From the DayBreaks archive, September 2008:

From Michael Card’s From the Studio, 7/27/08

As Jesus approached Jericho, a blind man was sitting by the roadside begging.  When he heard the crowd going by, he asked what was happening.  They told him, “Jesus of Nazareth is passing by.”  He called out, “Jesus, Son of David, have mercy on me!”  Luke 18:35-37

“Years ago I wrote lyrics to a song about the Lord’s Prayer.  The title was “The Perfect Prayer”.  It is perfect simply because Jesus himself spoke it.  But there is at least one other perfect prayer in the Gospels and we find it here.  “Son of David, have mercy on me!” 

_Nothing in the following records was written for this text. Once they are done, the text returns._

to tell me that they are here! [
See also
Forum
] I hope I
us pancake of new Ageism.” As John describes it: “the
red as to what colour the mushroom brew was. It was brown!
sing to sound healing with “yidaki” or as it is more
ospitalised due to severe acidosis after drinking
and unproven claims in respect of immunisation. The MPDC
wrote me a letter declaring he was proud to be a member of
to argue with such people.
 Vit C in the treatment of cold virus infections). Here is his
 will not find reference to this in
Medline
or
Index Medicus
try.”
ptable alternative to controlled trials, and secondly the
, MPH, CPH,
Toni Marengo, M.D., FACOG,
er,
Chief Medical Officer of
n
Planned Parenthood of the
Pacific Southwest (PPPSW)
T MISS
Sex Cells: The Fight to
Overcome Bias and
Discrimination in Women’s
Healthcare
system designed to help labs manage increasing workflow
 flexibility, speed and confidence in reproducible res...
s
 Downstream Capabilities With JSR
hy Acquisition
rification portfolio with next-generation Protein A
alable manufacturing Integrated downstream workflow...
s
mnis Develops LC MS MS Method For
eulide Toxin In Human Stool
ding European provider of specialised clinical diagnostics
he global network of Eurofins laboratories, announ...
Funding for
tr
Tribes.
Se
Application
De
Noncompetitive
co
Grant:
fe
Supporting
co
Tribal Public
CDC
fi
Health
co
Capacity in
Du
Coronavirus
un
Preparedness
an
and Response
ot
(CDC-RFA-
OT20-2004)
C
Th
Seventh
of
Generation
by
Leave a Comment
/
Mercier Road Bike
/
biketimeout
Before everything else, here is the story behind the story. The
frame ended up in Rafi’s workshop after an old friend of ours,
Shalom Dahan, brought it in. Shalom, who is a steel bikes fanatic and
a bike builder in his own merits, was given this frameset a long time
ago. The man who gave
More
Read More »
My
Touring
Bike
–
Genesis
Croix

“We must see this story from a first-century perspective.  Everyone would have believed that the man was blind because he had done something to deserve it.  Obviously he had sinned, and sinners do not deserve anything.  When we understand this, we begin to see that the disciples in the front of the crowd were perfectly justified in trying to shut the man up.”

We have all sat in churches and listened to long-winded prayers.  I sometimes believe that people believe they will be heard for their many words.  And there are times when many words may be appropriate and called for.  But I can’t help but wonder sometimes if they are praying from the heart so that God hears, or if they are praying so that others will hear their “skill” at praying and be amazed and think “How righteous So-and-so must be to be able to pray like that!” 

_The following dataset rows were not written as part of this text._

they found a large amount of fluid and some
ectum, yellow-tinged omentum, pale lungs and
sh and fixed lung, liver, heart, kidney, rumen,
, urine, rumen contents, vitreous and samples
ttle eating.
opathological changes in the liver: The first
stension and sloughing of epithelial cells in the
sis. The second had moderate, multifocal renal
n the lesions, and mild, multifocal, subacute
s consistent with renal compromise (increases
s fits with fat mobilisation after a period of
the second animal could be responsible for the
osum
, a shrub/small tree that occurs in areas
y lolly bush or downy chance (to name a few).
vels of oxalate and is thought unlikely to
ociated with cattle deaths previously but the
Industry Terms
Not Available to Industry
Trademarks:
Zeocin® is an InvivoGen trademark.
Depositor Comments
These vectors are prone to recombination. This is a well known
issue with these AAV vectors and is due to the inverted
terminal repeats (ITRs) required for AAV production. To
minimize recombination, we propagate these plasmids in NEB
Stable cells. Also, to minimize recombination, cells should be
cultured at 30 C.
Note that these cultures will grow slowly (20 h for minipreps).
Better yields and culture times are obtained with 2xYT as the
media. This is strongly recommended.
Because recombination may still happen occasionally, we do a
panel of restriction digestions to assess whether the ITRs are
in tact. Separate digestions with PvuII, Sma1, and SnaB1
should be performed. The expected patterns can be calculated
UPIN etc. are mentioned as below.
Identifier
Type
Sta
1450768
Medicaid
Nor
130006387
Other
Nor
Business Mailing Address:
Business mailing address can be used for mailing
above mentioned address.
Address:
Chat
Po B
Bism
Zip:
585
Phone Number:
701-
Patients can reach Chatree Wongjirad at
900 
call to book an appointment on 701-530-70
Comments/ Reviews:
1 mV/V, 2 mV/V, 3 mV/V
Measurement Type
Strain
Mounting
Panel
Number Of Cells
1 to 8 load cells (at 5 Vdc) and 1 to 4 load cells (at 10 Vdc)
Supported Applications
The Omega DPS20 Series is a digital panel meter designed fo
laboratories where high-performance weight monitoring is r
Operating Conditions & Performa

If you’ve ever prayed out loud, you know what the temptation is like to try to impress with the prayer.  Even those who refuse to pray out loud often refuse because they think (or say) that they can’t pray “well enough.”  What does that mean?  They don’t pray well enough for whom? 

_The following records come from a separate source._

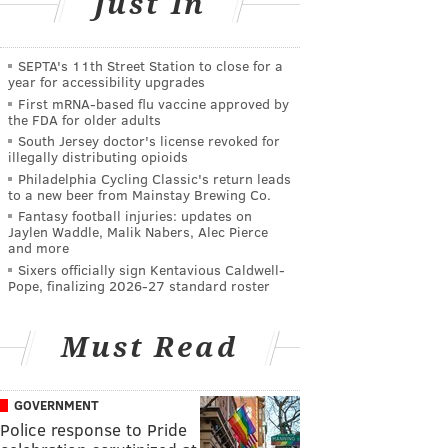
Just In
SEPTA's 11th Street Station to close for a
year for accessibility upgrades
First mRNA-based flu vaccine approved by
the FDA for older adults
South Jersey doctor's license revoked for
illegally distributing opioids
Philadelphia Cycling Classic's return leads
to a new beer from Mainstay Brewing Co.
Fantasy football injuries: updates on
Jaylen Waddle, Malik Nabers, Alec Pierce
and more
Sixers officially sign Kentavious Caldwell-
Pope, finalizing 2026-27 standard roster
Must Read
GOVERNMENT
Police response to Pride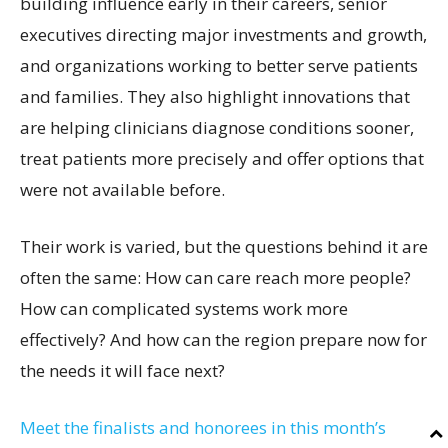
building influence early in their careers, senior
executives directing major investments and growth,
and organizations working to better serve patients
and families. They also highlight innovations that
are helping clinicians diagnose conditions sooner,
treat patients more precisely and offer options that
were not available before.
Their work is varied, but the questions behind it are
often the same: How can care reach more people?
How can complicated systems work more
effectively? And how can the region prepare now for
the needs it will face next?
Meet the finalists and honorees in this month’s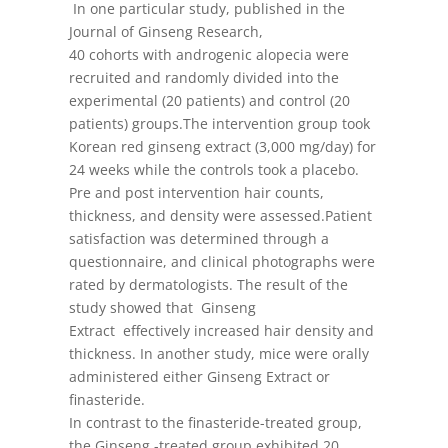
In one particular study, published in the
Journal of Ginseng Research,
40 cohorts with androgenic alopecia were
recruited and randomly divided into the
experimental (20 patients) and control (20
patients) groups.The intervention group took
Korean red ginseng extract (3,000 mg/day) for
24 weeks while the controls took a placebo.
Pre and post intervention hair counts,
thickness, and density were assessed.Patient
satisfaction was determined through a
questionnaire, and clinical photographs were
rated by dermatologists. The result of the
study showed that Ginseng
Extract effectively increased hair density and
thickness. In another study, mice were orally
administered either Ginseng Extract or
finasteride.
In contrast to the finasteride-treated group,
the Ginseng -treated group exhibited 20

Praying well enough was never an issue with Jesus.  Praying was.  It is true, the man was a sinner, and it is true that sinners deserve nothing – at least nothing good.  What we have earned by our sinning is death (Rom. 6:23) and nothing more. 

But the amazing thing about Jesus, about the good-news gospel, is that Jesus hears prayers of desperation from hearts that are genuine.  They don’t have to be fancy, they don’t have to be long.  Whenever we pray, we might be wise to limit our prayer to those seven little words, none longer than 5 letters long: “Son of David, have mercy on me!”

And remember: Jesus seems to delight in lavishing his attention on the undeserving – not those with fancy phrases.

PRAYER: Have mercy on us sinners, Lord Jesus!  In Jesus’ name, Amen.